Records excerpted from a collection
- - -
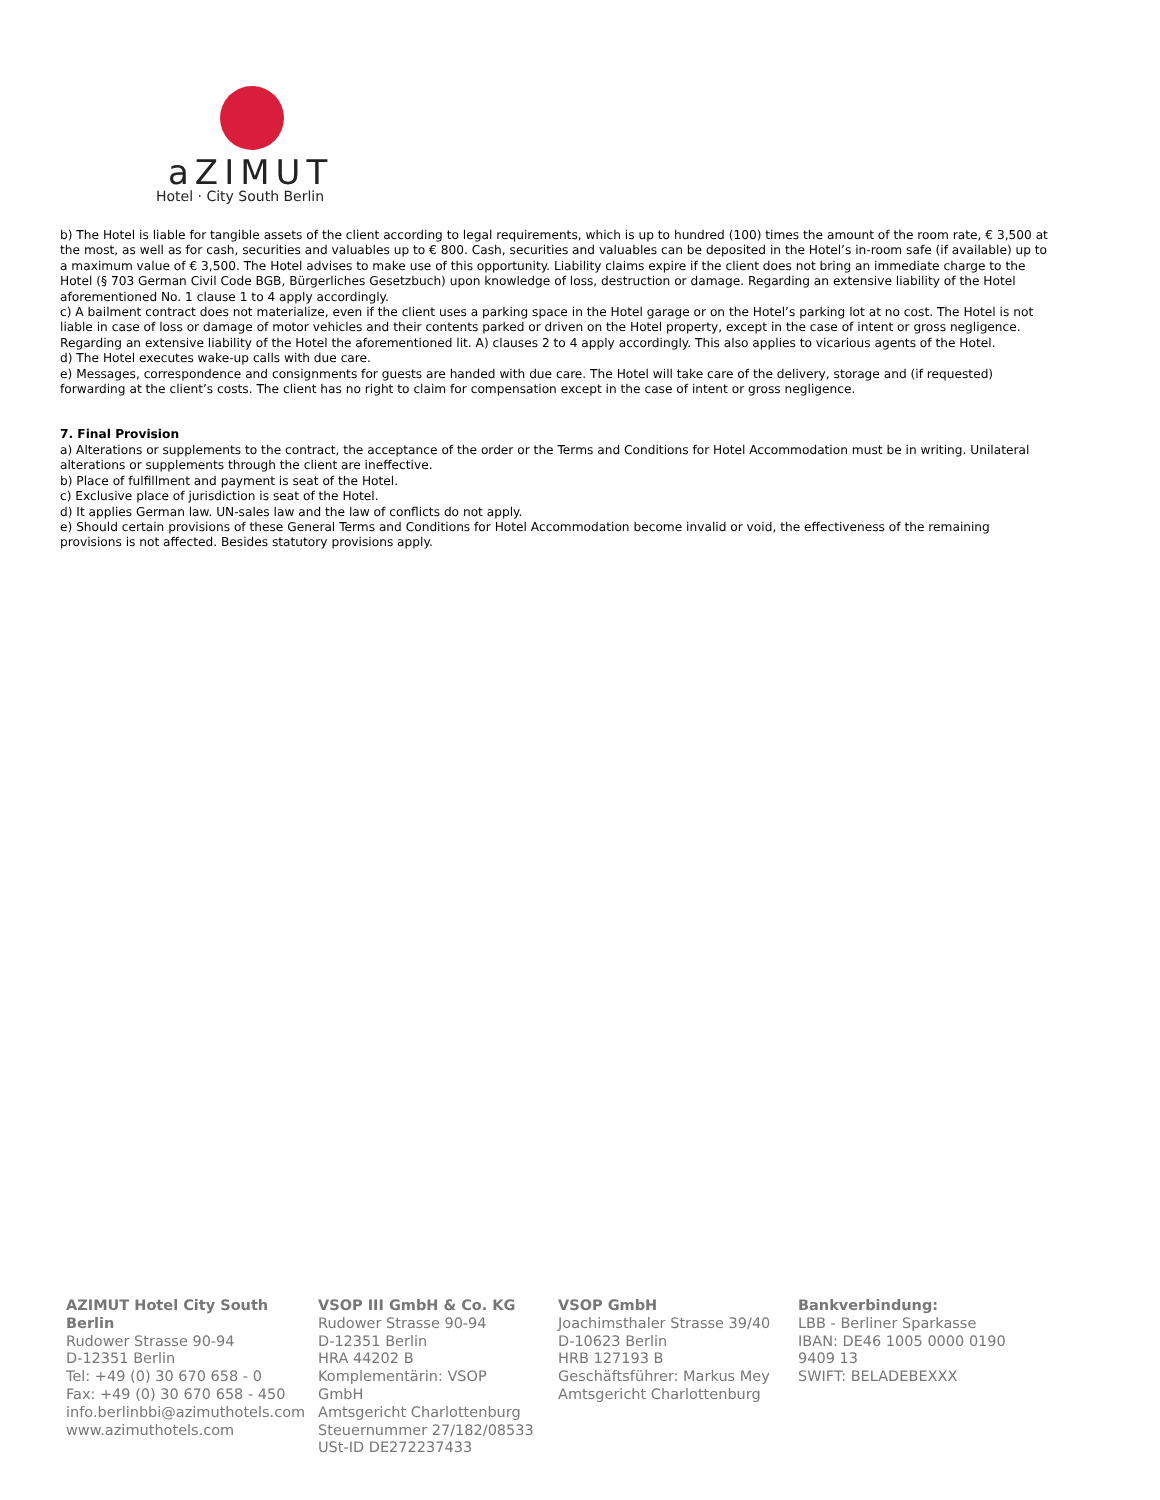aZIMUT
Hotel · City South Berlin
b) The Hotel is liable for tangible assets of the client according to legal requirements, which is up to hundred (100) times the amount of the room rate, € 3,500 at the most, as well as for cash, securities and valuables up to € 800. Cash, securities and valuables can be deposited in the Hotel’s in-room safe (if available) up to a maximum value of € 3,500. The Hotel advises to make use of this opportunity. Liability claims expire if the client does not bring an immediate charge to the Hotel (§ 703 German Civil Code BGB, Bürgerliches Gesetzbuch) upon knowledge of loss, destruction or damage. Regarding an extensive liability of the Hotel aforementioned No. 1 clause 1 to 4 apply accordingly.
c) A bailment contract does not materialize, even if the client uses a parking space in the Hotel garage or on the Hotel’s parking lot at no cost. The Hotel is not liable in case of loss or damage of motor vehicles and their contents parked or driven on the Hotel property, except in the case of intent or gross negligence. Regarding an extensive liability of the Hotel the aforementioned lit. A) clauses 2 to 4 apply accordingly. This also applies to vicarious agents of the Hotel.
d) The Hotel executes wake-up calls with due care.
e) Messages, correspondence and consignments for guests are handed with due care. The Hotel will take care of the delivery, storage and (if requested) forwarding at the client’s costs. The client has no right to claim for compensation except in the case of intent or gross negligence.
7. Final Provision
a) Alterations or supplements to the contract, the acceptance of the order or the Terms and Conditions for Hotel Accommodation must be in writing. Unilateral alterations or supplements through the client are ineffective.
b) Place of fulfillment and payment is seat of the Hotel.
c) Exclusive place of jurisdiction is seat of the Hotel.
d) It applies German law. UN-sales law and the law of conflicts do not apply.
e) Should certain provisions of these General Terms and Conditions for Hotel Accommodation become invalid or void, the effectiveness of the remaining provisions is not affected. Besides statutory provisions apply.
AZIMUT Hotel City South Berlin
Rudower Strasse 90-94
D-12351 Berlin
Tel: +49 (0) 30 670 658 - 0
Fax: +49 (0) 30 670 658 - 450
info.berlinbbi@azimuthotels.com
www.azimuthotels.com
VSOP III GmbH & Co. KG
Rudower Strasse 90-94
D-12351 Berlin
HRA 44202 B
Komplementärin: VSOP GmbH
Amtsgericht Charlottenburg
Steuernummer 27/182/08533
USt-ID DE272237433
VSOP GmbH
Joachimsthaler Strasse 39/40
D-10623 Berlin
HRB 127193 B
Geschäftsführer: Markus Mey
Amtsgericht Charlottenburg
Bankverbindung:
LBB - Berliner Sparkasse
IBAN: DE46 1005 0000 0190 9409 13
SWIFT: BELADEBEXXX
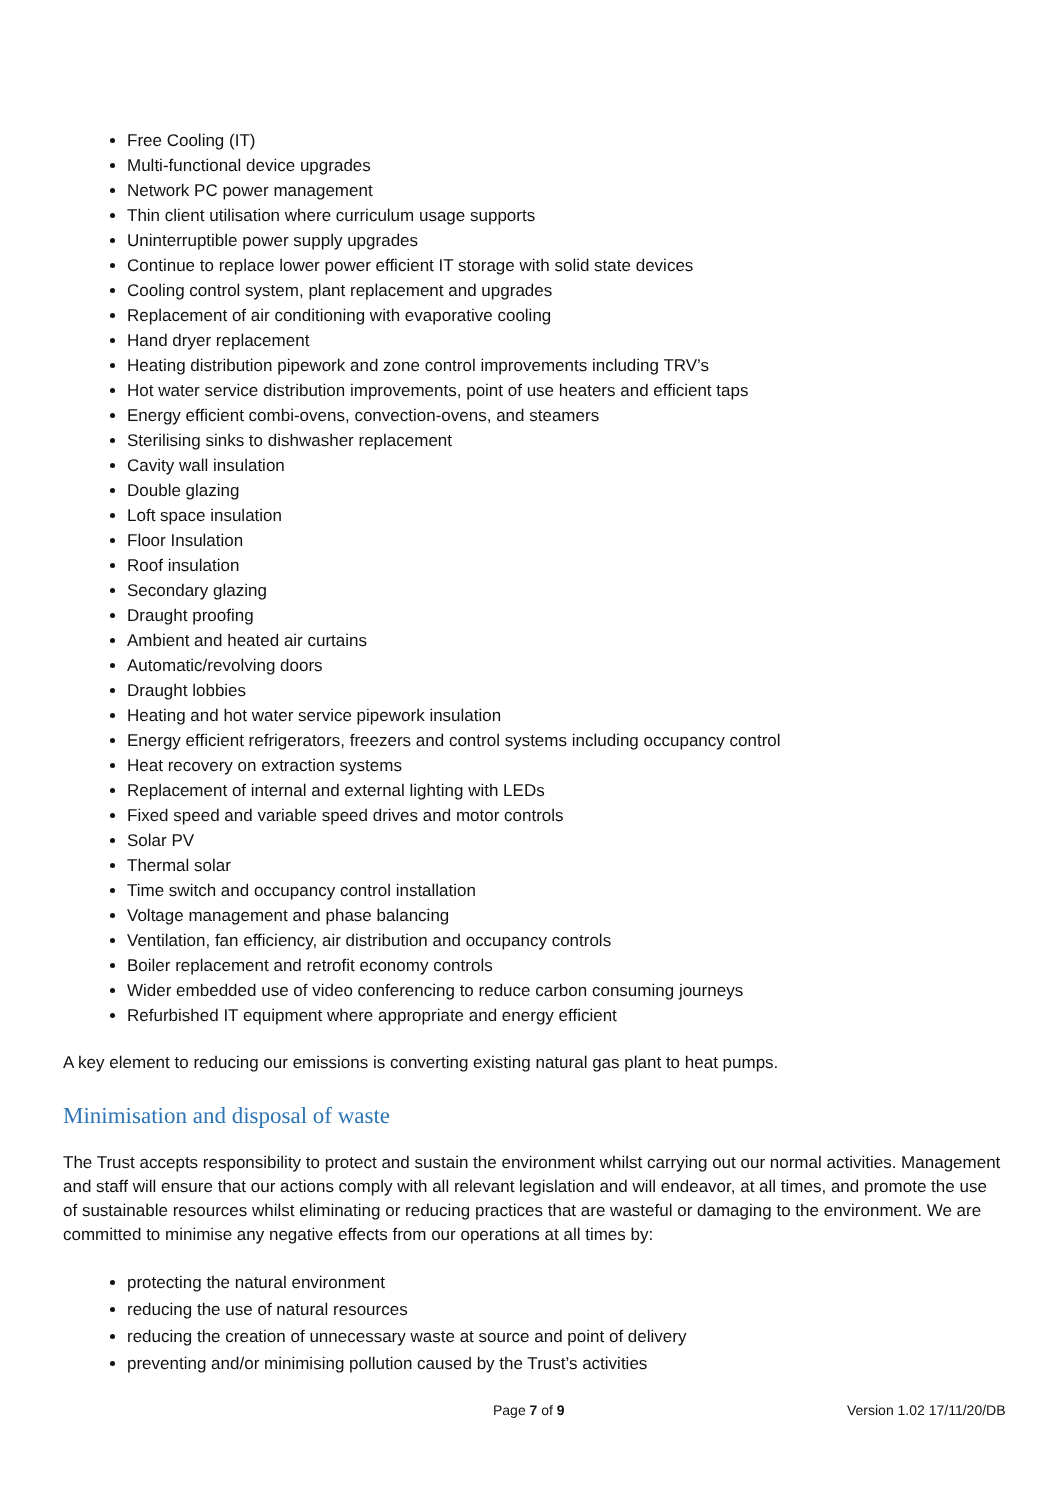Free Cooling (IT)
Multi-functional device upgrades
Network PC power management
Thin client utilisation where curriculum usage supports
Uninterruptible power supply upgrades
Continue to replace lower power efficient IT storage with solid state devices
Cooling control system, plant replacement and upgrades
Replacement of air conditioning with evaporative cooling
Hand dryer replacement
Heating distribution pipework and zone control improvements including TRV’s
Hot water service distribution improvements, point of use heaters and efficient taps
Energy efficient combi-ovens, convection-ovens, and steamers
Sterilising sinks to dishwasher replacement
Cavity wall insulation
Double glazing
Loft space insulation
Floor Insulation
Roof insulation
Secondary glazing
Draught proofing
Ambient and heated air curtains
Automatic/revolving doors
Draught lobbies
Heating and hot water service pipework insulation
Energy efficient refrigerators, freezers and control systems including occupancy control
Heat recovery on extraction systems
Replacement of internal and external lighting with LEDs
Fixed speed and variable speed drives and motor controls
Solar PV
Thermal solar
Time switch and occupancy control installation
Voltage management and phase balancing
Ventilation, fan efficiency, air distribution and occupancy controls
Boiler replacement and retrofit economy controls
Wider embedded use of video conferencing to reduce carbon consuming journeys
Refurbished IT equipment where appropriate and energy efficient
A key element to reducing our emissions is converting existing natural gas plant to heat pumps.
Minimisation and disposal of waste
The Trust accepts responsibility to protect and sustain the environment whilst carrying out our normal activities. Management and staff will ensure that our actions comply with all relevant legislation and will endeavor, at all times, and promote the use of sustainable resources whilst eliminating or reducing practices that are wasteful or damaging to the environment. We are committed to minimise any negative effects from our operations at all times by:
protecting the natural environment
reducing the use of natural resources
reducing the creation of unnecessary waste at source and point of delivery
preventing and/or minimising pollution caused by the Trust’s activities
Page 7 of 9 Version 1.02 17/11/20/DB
- - -
● What you have to do
Only lines with the word "City" go in the answer. Take them all from the entries above.

● Exercise solution
Hotel · City South Berlin
AZIMUT Hotel City South Berlin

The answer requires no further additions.